*** Opening of Supplied material ***

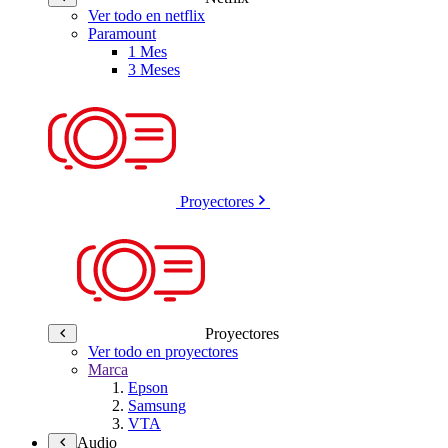
Ver todo en netflix
Paramount
1 Mes
3 Meses
Proyectores
Proyectores
Ver todo en proyectores
Marca
Epson
Samsung
VTA
Audio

*** Close of Supplied material ***

• [Job] Could you output all of the entries above exactly? Leave the pictures out.

• [Answer to the problem]
Ver todo en netflix
Paramount
1 Mes
3 Meses
Proyectores
Proyectores
Ver todo en proyectores
Marca
Epson
Samsung
VTA
Audio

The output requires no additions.